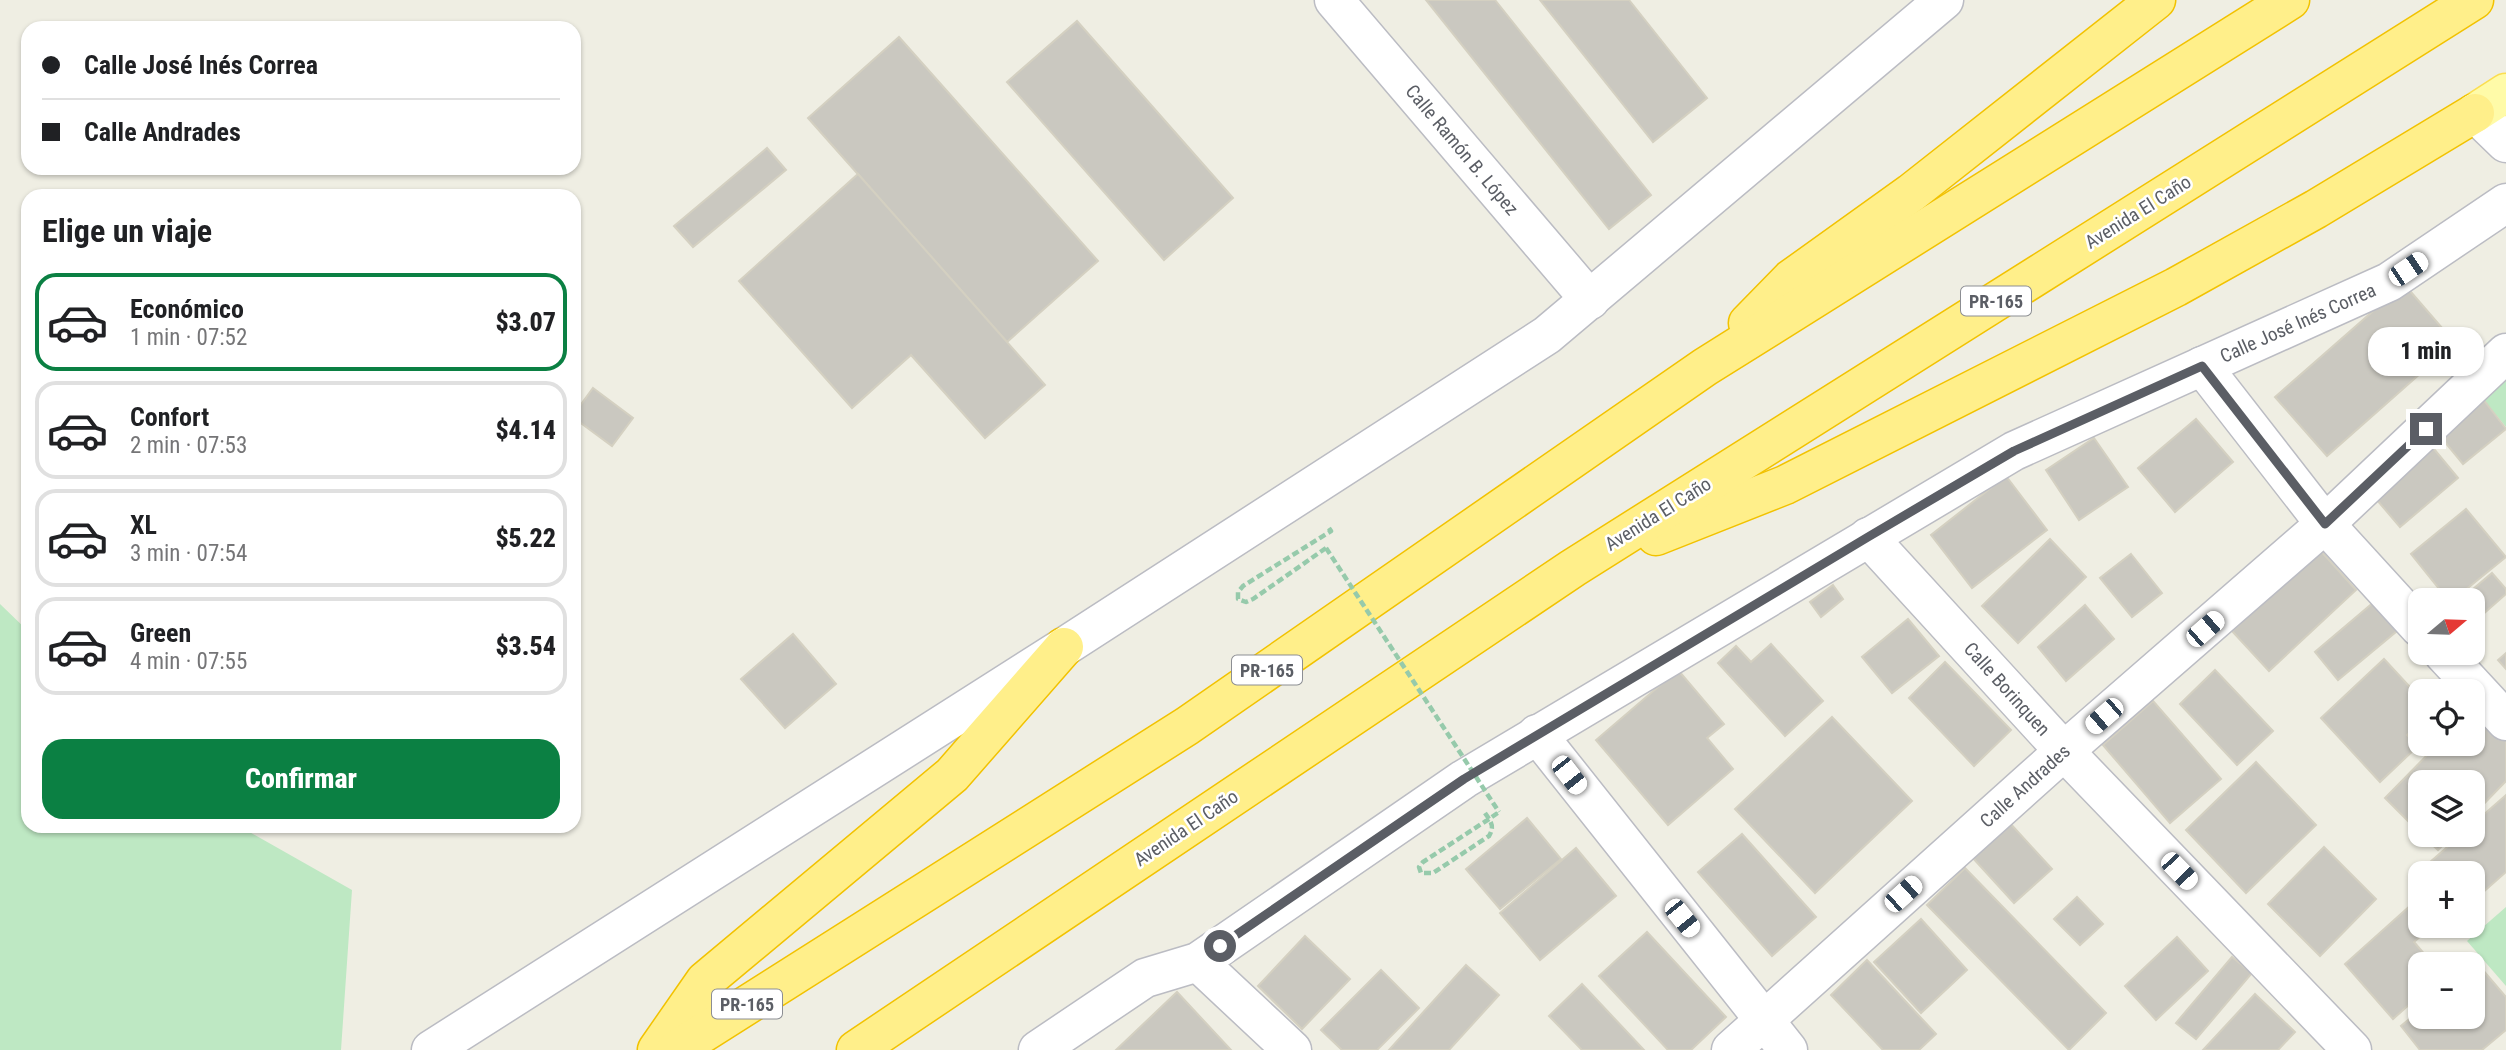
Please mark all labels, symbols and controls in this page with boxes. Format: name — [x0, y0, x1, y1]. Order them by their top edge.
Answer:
text: Calle José Inés Correa — [84, 50, 318, 80]
street label: Calle Ramón B. López — [1401, 80, 1523, 220]
text: Calle Andrades — [84, 117, 241, 147]
street label: Avenida El Caño — [2081, 170, 2195, 254]
text: Elige un viaje — [42, 212, 212, 250]
car — [2385, 249, 2432, 289]
street label: Calle José Inés Correa — [2217, 278, 2379, 368]
road number: PR-165 — [1961, 286, 2031, 316]
icon: car — [46, 291, 109, 354]
text: Económico — [130, 294, 244, 324]
text: $3.07 — [495, 307, 556, 337]
text: 1 min · 07:52 — [130, 324, 247, 351]
callout: 1 min — [2368, 328, 2484, 376]
text: 1 min — [2400, 338, 2452, 365]
icon: car — [46, 399, 109, 462]
text: Confort — [130, 402, 209, 432]
route end — [2410, 413, 2442, 445]
text: $4.14 — [495, 415, 556, 445]
text: 2 min · 07:53 — [130, 432, 247, 459]
street label: Avenida El Caño — [1601, 472, 1715, 556]
icon: car — [46, 507, 109, 570]
text: XL — [130, 510, 157, 540]
text: $5.22 — [495, 523, 556, 553]
text: 3 min · 07:54 — [130, 540, 247, 567]
north arrow — [2408, 588, 2485, 665]
map controls — [2408, 588, 2485, 1029]
car — [2183, 607, 2228, 651]
icon: car — [46, 615, 109, 678]
text: Green — [130, 618, 191, 648]
text: $3.54 — [495, 631, 556, 661]
street label: Calle Borinquen — [1959, 637, 2055, 741]
text: 4 min · 07:55 — [130, 648, 247, 675]
road number: PR-165 — [1232, 656, 1302, 684]
button: locate — [2408, 679, 2485, 756]
car — [2082, 694, 2127, 738]
button: Confirmar — [42, 739, 560, 819]
street label: Calle Andrades — [1975, 740, 2075, 832]
car — [1548, 752, 1591, 798]
button: layers — [2408, 770, 2485, 847]
street label: Avenida El Caño — [1130, 785, 1242, 871]
car — [2157, 849, 2202, 893]
button: + — [2408, 861, 2485, 938]
car — [1881, 872, 1926, 916]
car — [1661, 895, 1704, 941]
route start — [1204, 930, 1236, 962]
button: − — [2408, 952, 2485, 1029]
road number: PR-165 — [712, 989, 782, 1018]

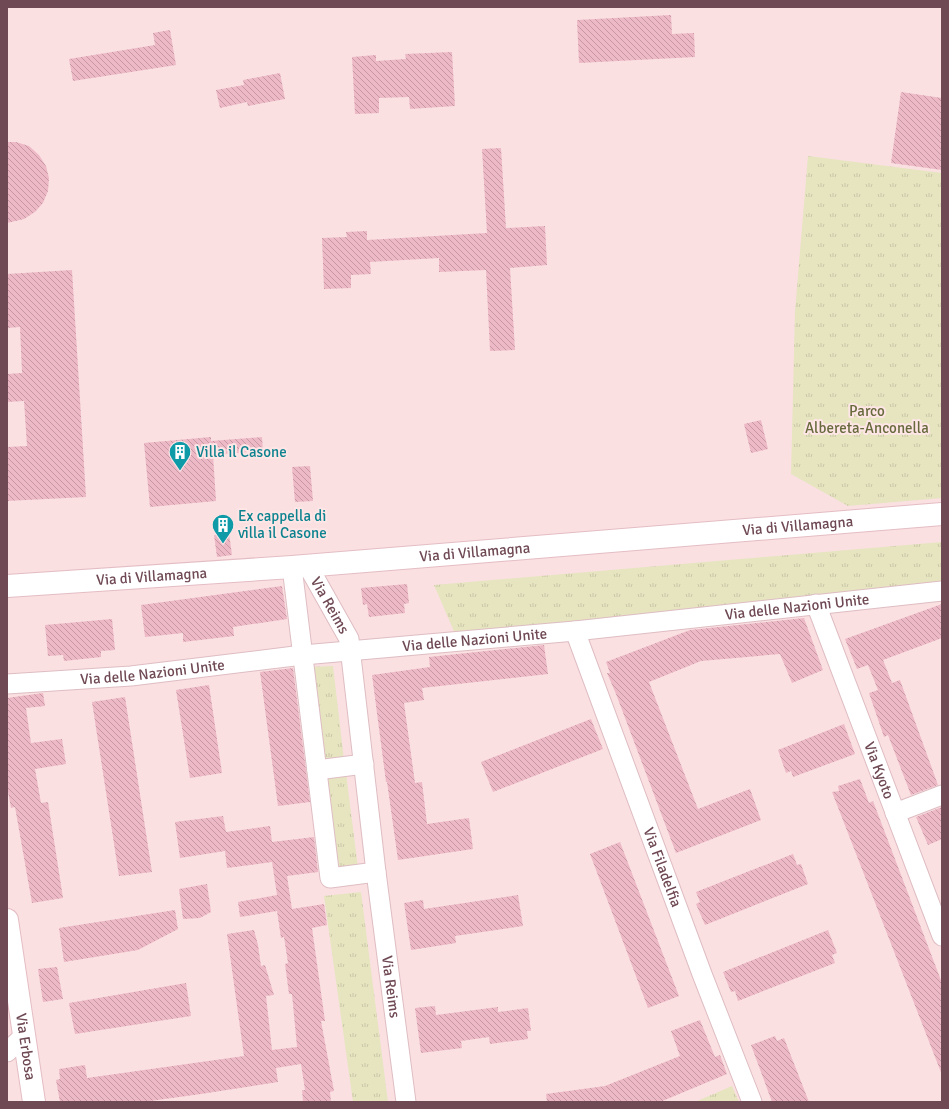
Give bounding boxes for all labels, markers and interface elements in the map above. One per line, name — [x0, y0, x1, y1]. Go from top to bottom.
park label: Parco Albereta-Anconella — [805, 402, 929, 437]
building icon: Villa il Casone — [167, 439, 193, 472]
place label: Villa il Casone — [196, 443, 287, 461]
place label: Ex cappella di villa il Casone — [238, 507, 327, 542]
building icon: Ex cappella di villa il Casone — [210, 512, 236, 545]
street label: Via di Villamagna — [742, 512, 854, 539]
street label: Via di Villamagna — [419, 539, 531, 566]
street label: Via di Villamagna — [96, 564, 208, 589]
street label: Via Reims — [307, 574, 353, 637]
street label: Via delle Nazioni Unite — [724, 590, 870, 624]
street label: Via delle Nazioni Unite — [402, 624, 548, 655]
street label: Via delle Nazioni Unite — [80, 656, 226, 688]
street label: Via Kyoto — [860, 739, 898, 802]
street label: Via Filadelfia — [640, 825, 685, 910]
street label: Via Reims — [378, 955, 404, 1019]
street label: Via Erbosa — [12, 1012, 40, 1081]

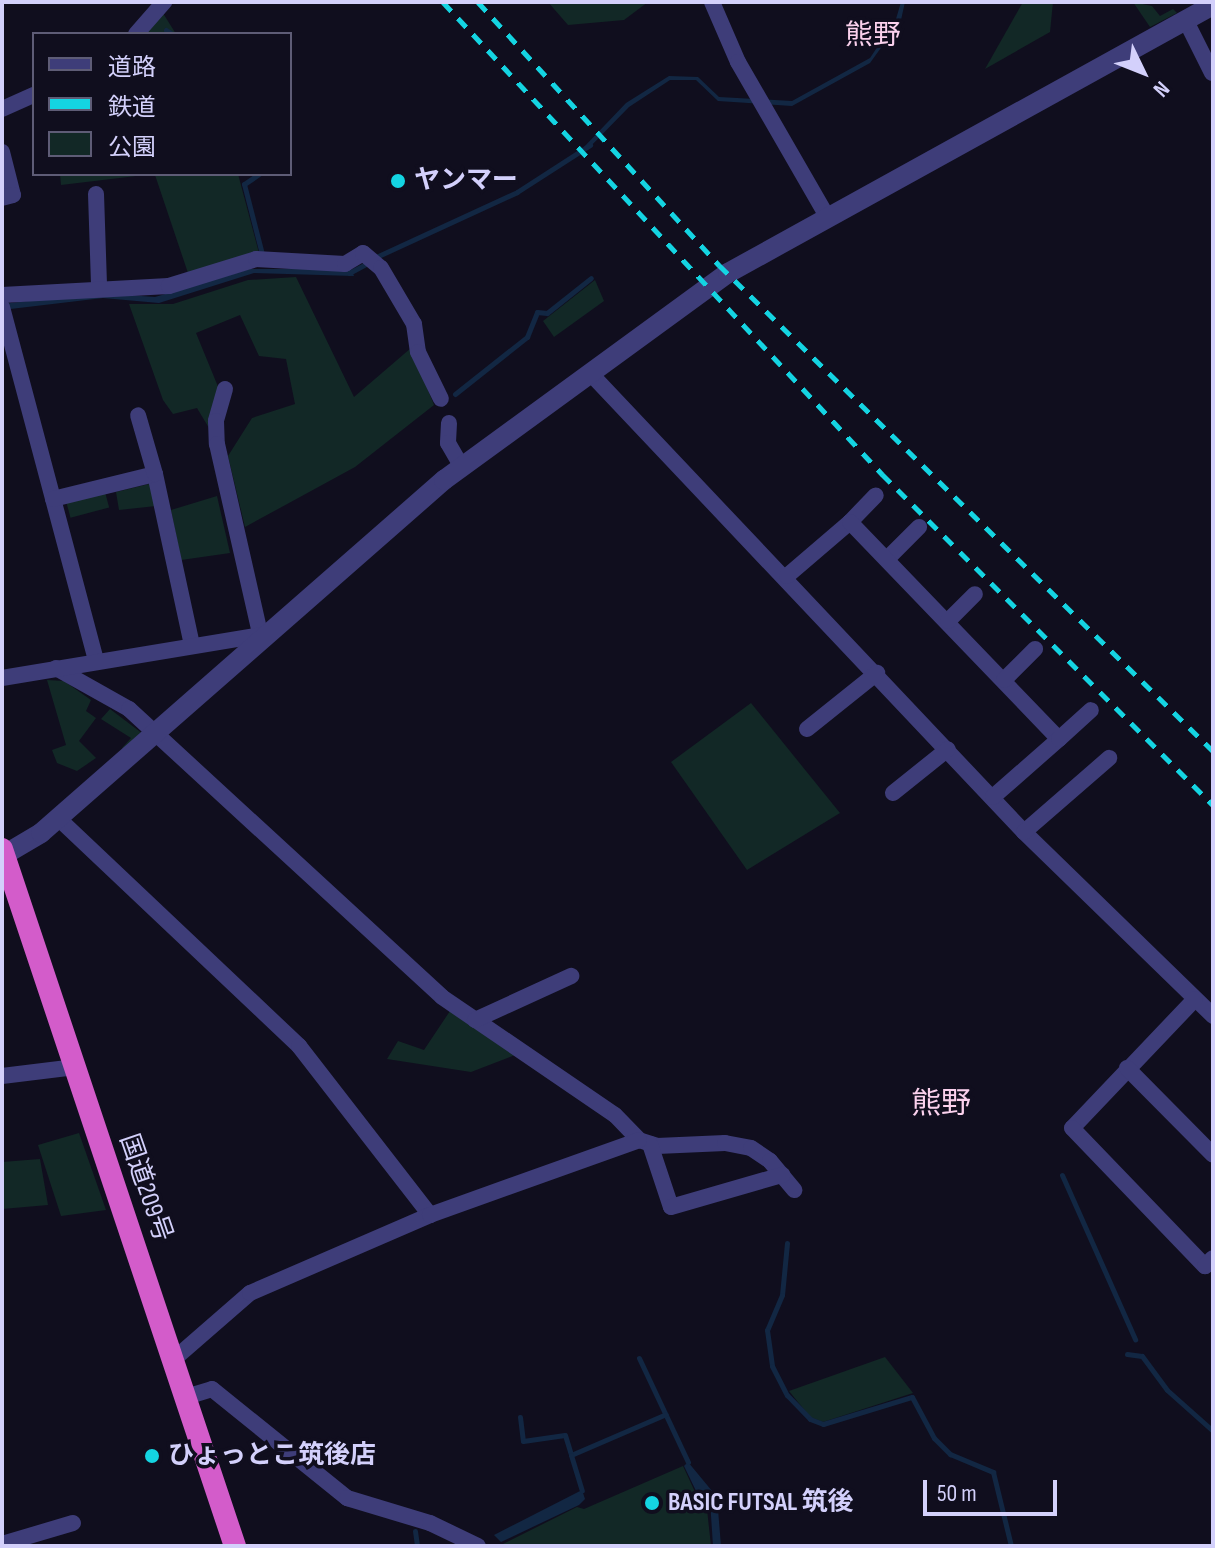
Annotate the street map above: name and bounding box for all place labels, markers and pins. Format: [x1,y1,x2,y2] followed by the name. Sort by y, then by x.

BRIEF
Give the records a second time exactly, keeping the images out.

SOLUTION BELOW
Please mark all labels, symbols and controls in this page with boxes. Format: name — [x0, y0, x1, y1]. Order them by their top edge.
Answer:
text: Calle José Inés Correa — [84, 50, 318, 80]
street label: Calle Ramón B. López — [1401, 80, 1523, 220]
text: Calle Andrades — [84, 117, 241, 147]
street label: Avenida El Caño — [2081, 170, 2195, 254]
text: Elige un viaje — [42, 212, 212, 250]
car — [2385, 249, 2432, 289]
street label: Calle José Inés Correa — [2217, 278, 2379, 368]
road number: PR-165 — [1961, 286, 2031, 316]
icon: car — [46, 291, 109, 354]
text: Económico — [130, 294, 244, 324]
text: $3.07 — [495, 307, 556, 337]
text: 1 min · 07:52 — [130, 324, 247, 351]
callout: 1 min — [2368, 328, 2484, 376]
text: 1 min — [2400, 338, 2452, 365]
icon: car — [46, 399, 109, 462]
text: Confort — [130, 402, 209, 432]
route end — [2410, 413, 2442, 445]
text: $4.14 — [495, 415, 556, 445]
text: 2 min · 07:53 — [130, 432, 247, 459]
street label: Avenida El Caño — [1601, 472, 1715, 556]
icon: car — [46, 507, 109, 570]
text: XL — [130, 510, 157, 540]
text: $5.22 — [495, 523, 556, 553]
text: 3 min · 07:54 — [130, 540, 247, 567]
north arrow — [2408, 588, 2485, 665]
map controls — [2408, 588, 2485, 1029]
car — [2183, 607, 2228, 651]
icon: car — [46, 615, 109, 678]
text: Green — [130, 618, 191, 648]
text: $3.54 — [495, 631, 556, 661]
street label: Calle Borinquen — [1959, 637, 2055, 741]
text: 4 min · 07:55 — [130, 648, 247, 675]
road number: PR-165 — [1232, 656, 1302, 684]
button: locate — [2408, 679, 2485, 756]
car — [2082, 694, 2127, 738]
button: Confirmar — [42, 739, 560, 819]
street label: Calle Andrades — [1975, 740, 2075, 832]
car — [1548, 752, 1591, 798]
button: layers — [2408, 770, 2485, 847]
street label: Avenida El Caño — [1130, 785, 1242, 871]
car — [2157, 849, 2202, 893]
button: + — [2408, 861, 2485, 938]
car — [1881, 872, 1926, 916]
car — [1661, 895, 1704, 941]
route start — [1204, 930, 1236, 962]
button: − — [2408, 952, 2485, 1029]
road number: PR-165 — [712, 989, 782, 1018]

Give bounding boxes for all labels, markers and interface elements in the map above. One per line, name — [x0, y0, x1, y1]. Go from top to bottom.
park label: Parco Albereta-Anconella — [805, 402, 929, 437]
building icon: Villa il Casone — [167, 439, 193, 472]
place label: Villa il Casone — [196, 443, 287, 461]
place label: Ex cappella di villa il Casone — [238, 507, 327, 542]
building icon: Ex cappella di villa il Casone — [210, 512, 236, 545]
street label: Via di Villamagna — [742, 512, 854, 539]
street label: Via di Villamagna — [419, 539, 531, 566]
street label: Via di Villamagna — [96, 564, 208, 589]
street label: Via Reims — [307, 574, 353, 637]
street label: Via delle Nazioni Unite — [724, 590, 870, 624]
street label: Via delle Nazioni Unite — [402, 624, 548, 655]
street label: Via delle Nazioni Unite — [80, 656, 226, 688]
street label: Via Kyoto — [860, 739, 898, 802]
street label: Via Filadelfia — [640, 825, 685, 910]
street label: Via Reims — [378, 955, 404, 1019]
street label: Via Erbosa — [12, 1012, 40, 1081]

Annotate the street map above: name and bounding box for all place labels, markers and pins. Format: [x1,y1,x2,y2] followed by the name. Sort by y, then by x.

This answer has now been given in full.